En el supersticioso siglo XIX, los desafortunados que enfermaban de tuberculosis podían terminar condenados como vampiros. En el año de 1990, un grupo de jóvenes que se divertía explorando la ciudad de Griswold, Estados Unidos, se encontró con algo interesante: un par de cráneos pertenecientes a miembros de la familia Barber, que habitó estas tierras en el siglo XIX. El entierro de los restos fue algo muy peculiar y los expertos hicieron un profundo análisis de los mismos, aunque la tecnología de esa época no reveló muchos detalles.
La calavera.
De acuerdo con una publicación de la revista Smithsonian, uno de los ataúdes estaba marcado con líneas de clavos que deletreaban “JB 55”. Al interior se encontró una peculiar distribución de los huesos: la cabeza había sido cercenada y colocada sobre el pecho, que fue abierto y posicionado con los fémures de tal forma que se creó una calavera sobre huesos cruzados.

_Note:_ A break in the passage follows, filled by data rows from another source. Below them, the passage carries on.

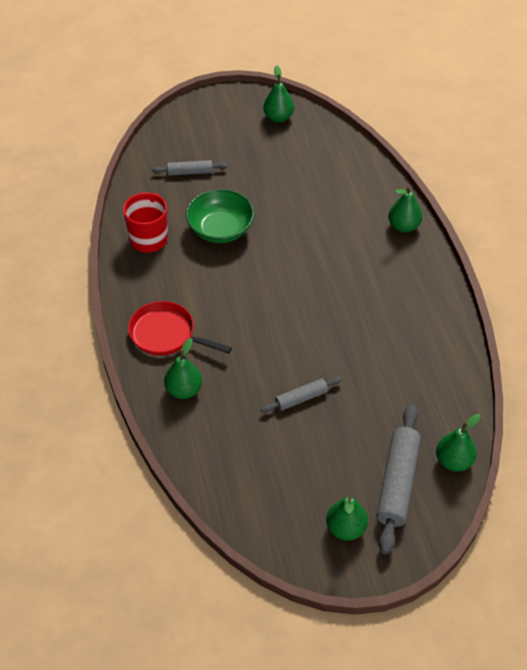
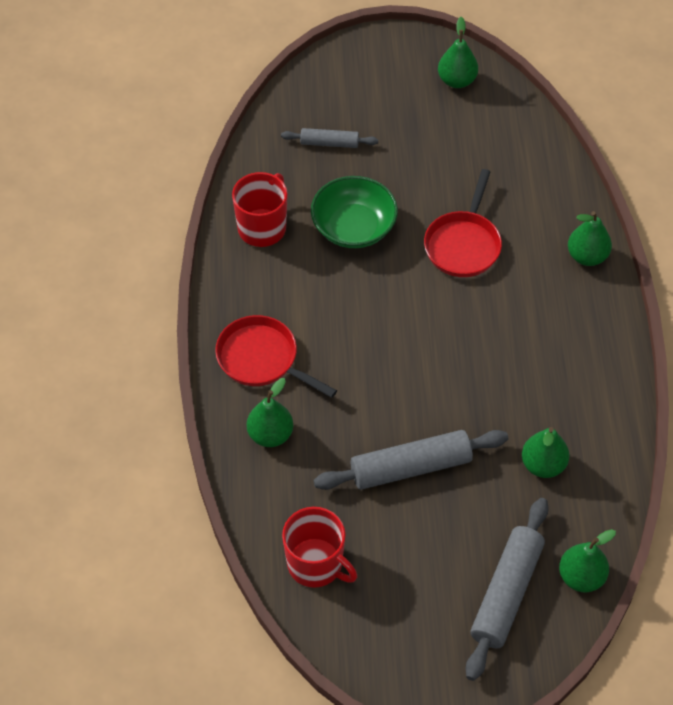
camera: 10 degrees right, 5 degrees up
grey rolling pin [260,377,342,413] -> grey rolling pin [313,430,508,490], size x1.81
green pear [326,496,368,541] -> green pear moved to [522,427,569,478]
none -> red mug [282,507,357,588]
none -> red pan [424,169,502,277]

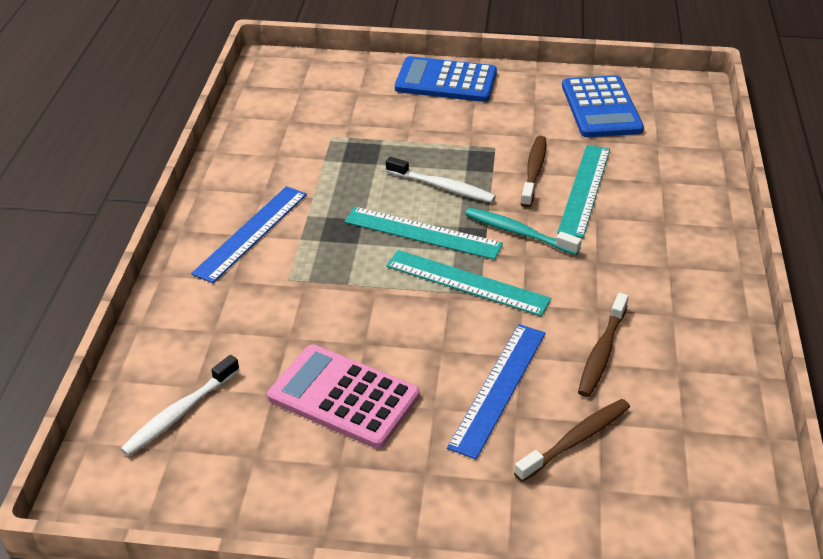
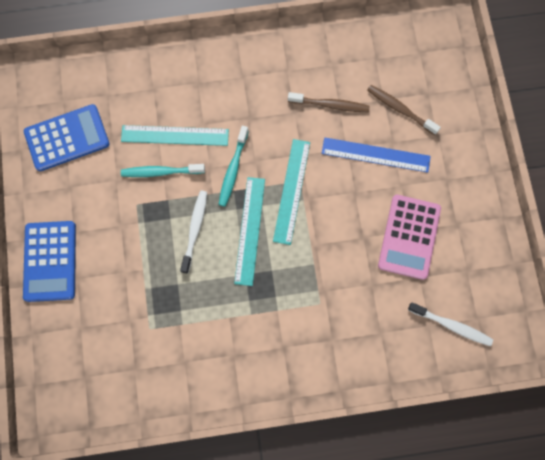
camera: 105 degrees left, 35 degrees up
blue ruler [191,186,307,283] -> none
brown toothbrush [521,136,546,208] -> turquoise toothbrush [121,164,205,177]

Los estudios revelaron que JB 55 ya había sido sepultado cuando un desconocido lo exhumó e intentó extraer su corazón. Este procedimiento formaba parte de un ritual bien conocido que se practicaba a los “vampiros” para impedir que siguieran perturbando a los humanos.
En aquella época, las personas que enfermaban de tuberculosis empezaban a languidecer, los ojos se les hundían y su piel adquiría un tono grisáceo. Para cualquier efecto, consideraban que había iniciado su transformación en vampiro. Peor aún: había casos tan severos de la enfermedad que los enfermos llegaban a sacar sangre por la boca, situación que terminó fortaleciendo el mito.
Un final desafortunado.
“Suponemos que su cadáver fue reacomodado en la tumba al considerar que se trataba de un muerto viviente”, señaló el arqueólogo Nicholas Bellantoni, responsable del estudio actual que se hizo sobre el caso.
Ante la menor sospecha de que existía un vampiro en la familia, se acostumbraba a exhumar el cadáver y realizar ciertos rituales que supuestamente impedían sus “actividades”. Por ejemplo, si encontraban al muerto con el corazón lleno de sangre, lo consideraban una señal inequívoca de que estaban ante un vampiro. Cuando esto pasaba, quemaban el órgano y, en algunos lugares, acostumbraban a inhalar el humo como una protección contra otros vampiros.
En el estudio se utilizó el perfil de ADN y previsiones basadas en datos genealógicos para vincular al supuesto vampiro con un granjero llamado John Barber. Además, los especialistas analizaron el obituario de 1826 de un niño de 12 años y determinaron que el otro cadáver era de Nicholas Barber, un retoño del “vampiro”. Esta teoría se ve respaldada por el grado de artritis localizado en los huesos, característico de las personas que trabajan en el campo.